A number of technical terms are defined in this section. A timescale is a frame of reference where time is expressed as the value of a monotonically increasing binary counter with an indefinite number of bits. It counts in seconds and fractions of a second, when a decimal point is employed. The Coordinated Universal Time (UTC) timescale is defined by ITU-R TF.460 [ITU-R_TF.460]. Under the auspices of the Metre Convention of 1865, in 1975 the CGPM [CGPM] strongly endorsed the use of UTC as the basis for civil time.

The Coordinated Universal Time (UTC) timescale represents mean solar time as disseminated by national standards laboratories. The system time is represented by the system clock maintained by the hardware and operating system. The goal of the NTP algorithms is to minimize both the time difference and frequency difference between UTC and the system clock. When these differences have been reduced below nominal tolerances, the system clock is said to be synchronized to UTC.

The date of an event is the UTC time at which the event takes place. Dates are ephemeral values designated with uppercase T. Running time is another timescale that is coincident to the synchronization function of the NTP program.

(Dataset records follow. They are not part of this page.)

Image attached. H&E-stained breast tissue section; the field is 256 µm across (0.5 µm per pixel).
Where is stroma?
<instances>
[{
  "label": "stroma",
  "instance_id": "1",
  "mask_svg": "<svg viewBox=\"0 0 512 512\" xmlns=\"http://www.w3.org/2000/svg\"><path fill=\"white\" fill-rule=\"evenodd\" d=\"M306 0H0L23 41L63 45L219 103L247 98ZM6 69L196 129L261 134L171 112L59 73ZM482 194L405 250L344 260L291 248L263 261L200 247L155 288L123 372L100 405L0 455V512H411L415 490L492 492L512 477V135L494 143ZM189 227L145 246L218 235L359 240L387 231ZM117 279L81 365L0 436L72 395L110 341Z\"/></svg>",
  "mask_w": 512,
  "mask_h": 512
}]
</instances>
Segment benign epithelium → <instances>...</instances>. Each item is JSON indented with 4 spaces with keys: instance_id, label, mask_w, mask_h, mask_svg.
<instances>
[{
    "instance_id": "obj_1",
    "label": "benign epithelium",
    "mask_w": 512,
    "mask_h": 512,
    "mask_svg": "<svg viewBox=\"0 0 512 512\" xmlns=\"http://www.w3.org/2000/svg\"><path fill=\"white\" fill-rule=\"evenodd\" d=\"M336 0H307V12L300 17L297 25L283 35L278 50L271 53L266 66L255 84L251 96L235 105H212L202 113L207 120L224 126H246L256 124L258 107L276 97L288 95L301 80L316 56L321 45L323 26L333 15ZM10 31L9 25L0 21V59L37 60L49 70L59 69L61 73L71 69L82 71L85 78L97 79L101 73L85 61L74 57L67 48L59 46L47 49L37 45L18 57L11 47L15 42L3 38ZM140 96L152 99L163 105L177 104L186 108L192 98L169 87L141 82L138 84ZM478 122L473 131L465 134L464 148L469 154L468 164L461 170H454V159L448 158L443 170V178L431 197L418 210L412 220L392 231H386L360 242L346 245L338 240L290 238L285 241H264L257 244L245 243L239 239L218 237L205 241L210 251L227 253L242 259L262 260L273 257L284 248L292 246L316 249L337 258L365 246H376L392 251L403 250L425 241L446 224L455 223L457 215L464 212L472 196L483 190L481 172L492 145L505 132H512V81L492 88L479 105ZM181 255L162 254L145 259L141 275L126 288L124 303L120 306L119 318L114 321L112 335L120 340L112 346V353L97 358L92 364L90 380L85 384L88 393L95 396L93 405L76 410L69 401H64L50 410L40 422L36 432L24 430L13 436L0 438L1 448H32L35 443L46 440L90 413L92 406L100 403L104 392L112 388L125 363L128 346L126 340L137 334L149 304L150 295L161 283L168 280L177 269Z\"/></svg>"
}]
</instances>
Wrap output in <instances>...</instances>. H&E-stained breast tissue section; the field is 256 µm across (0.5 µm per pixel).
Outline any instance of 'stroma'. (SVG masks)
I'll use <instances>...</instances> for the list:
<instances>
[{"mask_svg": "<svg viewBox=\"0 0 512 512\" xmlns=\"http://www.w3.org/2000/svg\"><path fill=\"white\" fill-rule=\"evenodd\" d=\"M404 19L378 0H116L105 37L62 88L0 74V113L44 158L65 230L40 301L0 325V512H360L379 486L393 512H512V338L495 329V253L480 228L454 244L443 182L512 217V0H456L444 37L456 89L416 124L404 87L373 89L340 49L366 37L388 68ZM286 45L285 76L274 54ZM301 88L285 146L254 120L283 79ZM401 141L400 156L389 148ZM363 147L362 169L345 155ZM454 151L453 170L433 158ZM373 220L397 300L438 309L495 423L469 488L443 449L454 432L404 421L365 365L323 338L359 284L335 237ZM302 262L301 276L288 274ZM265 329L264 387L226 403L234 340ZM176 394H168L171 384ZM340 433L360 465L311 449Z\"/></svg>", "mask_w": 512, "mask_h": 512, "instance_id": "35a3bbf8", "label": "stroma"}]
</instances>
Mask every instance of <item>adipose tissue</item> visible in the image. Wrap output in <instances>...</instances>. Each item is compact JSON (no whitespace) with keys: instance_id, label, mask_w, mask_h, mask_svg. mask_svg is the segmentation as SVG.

A timestamp T(t) represents either the UTC date or time offset from UTC at running time t. Which meaning is intended should be clear from the context. Let T(t) be the time offset, R(t) the frequency offset, and D(t) the aging rate (first derivative of R(t) with respect to t). Then, if T(t_0) is the UTC time offset determined at t = t_0, the UTC time offset at time t is

T(t) = T(t_0) + R(t_0)(t-t_0) + 1/2 * D(t_0)(t-t_0)^2 + e

where e is a stochastic error term discussed later in this document. While the D(t) term is important when characterizing precision oscillators, it is ordinarily neglected for computer oscillators. In this document, all time values are in seconds (s) and all frequency values are in seconds-per-second (s/s). It is sometimes convenient to express frequency offsets in parts-per-million (ppm), where 1 ppm is equal to 10^(-6) s/s.

It is important in computer timekeeping applications to assess the performance of the timekeeping function. The NTP performance model includes four statistics that are updated each time a client makes a measurement with a server. The offset (theta) represents the maximum-likelihood time offset of the server clock relative to the system clock. The delay (delta) represents the round-trip delay between the client and server. The dispersion (epsilon) represents the maximum error inherent in the measurement. It increases at a rate equal to the maximum disciplined system clock frequency tolerance (PHI), typically 15 ppm. The jitter (psi) is defined as the root-mean-square (RMS) average of the most recent offset differences, and it represents the nominal error in estimating the offset.

While the theta, delta, epsilon, and psi statistics represent measurements of the system clock relative to each server clock separately, the NTP protocol includes mechanisms to combine the statistics of several servers to more accurately discipline and calibrate the system clock. The system offset (THETA) represents the maximum-likelihood offset estimate for the server population. The system jitter (PSI) represents the nominal error in estimating the system offset. The delta and epsilon statistics are accumulated at each stratum level from the reference clock to produce the root delay (DELTA) and root dispersion (EPSILON) statistics. The synchronization distance (LAMBDA) equal to EPSILON + DELTA / 2 represents the maximum error due to all causes. The detailed formulations of these statistics are given in Section 11.2. They are available to the dependent applications in order to assess the performance of the synchronization function.